One concern with focusing primarily or exclusively on clinicians is well-documented biases in clinical judgment. Clinicians, for example, have been taught systems that we know to be inaccurate (e.g., DSM-IV), and a sensible goal is to bootstrap a system that describes patient’s actual experiences, as opposed to “pre-structuring” those experiences by DSM rubrics (whether consciously or unconsciously). Relatedly, prototypes can incorporate stereotypes, which may contribute to biases (e.g., racial or gender) in assessment 3. Obviously, data from other informants are also subject to limitations (e.g., less than perfect insight in self-report), so the idea is to not make a specific reporter exclusive. Rather, data from multiple reporters can and should always be taken into account in developing an empirically based nosology, to overcome the limitations of any given source 4.
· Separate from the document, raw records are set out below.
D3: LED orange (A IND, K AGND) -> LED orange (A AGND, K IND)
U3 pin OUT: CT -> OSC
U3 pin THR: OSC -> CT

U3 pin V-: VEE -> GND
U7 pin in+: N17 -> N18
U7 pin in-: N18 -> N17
Along these same lines, it is also important to distinguish a reporter’s perspective from the “objective veridicality” of the report, which we can never really know in a definitive sense. For example, a person perceived by others as self-aggrandizing might not endorse “I am grandiose” but might describe his/her experience as “having to deal frequently with other people who are incapable of understanding my importance and talents”. That is, regardless of any “objectively veridical” situation, the structure of psychopathology can be uncovered in data from different reporters, allowing comparison of how these structures are similar or different, as well as ways of combining information from different reporters in case formulation. Interestingly, some broad aspects of psychopathology structure seem consistent in data from various reporters: broad internalizing (anxiety and mood disturbance) and externalizing (substance use and antisocial behavior) spectrums are seen in clinician report (via the Shedler-Westen Assessment Procedure, SWAP 5), collateral report (e.g., parents 6) and self-report via structured interview 7.
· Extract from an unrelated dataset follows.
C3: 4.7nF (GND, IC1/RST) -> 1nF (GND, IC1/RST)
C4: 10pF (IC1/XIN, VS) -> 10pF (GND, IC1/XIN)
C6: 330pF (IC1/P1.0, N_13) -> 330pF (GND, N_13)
Another deep issue Westen’s commentary raises pertains to the ontological status of psychiatric diagnoses. Accompanying the prototype conception is the idea that psychiatric diagnoses exist as distinguishable, person-centered entities in nature. This conception works well only if there are discrete psychiatric diagnoses in nature, with discrete and separable accompanying etiologies and pathophysiologies, or at the very least, zones of rarity separating disorders in a descriptive space.

To date, these kinds of specific etiologies, pathophysiologies, and zones of rarity have proven highly elusive for psychopathology. Hence, although the prototype concept is extremely helpful clinically, prototypes need to be understood as salient combinations of constituent dimensions, as opposed to constructs that demarcate discrete groups of persons (as such discreteness appears not to exist).

Combinations of dimensions that are independent do, nevertheless, combine in specific persons in a way that is clinically salient. For example, psychopathic personality entails at least three elements that do not tend to co-occur in people in general, but when they do co-occur in a specific person, the result is an unusual collision of dispositions that can be quite striking and pernicious (i.e., boldness or a lack or neuroticism combines with meanness or a tendency to be disagreeable, and with disinhibition or a lack of conscientiousness, to form a nasty and impulsive person who has no anxiety about their misdeeds 8). In this way, prototypes can be understood as combinations of constituent dimensions that are clearly meaningful, but arbitrary in the sense that a nearly infinite set of combinations of constituent psychopathology dimensions exists in nature 9,10.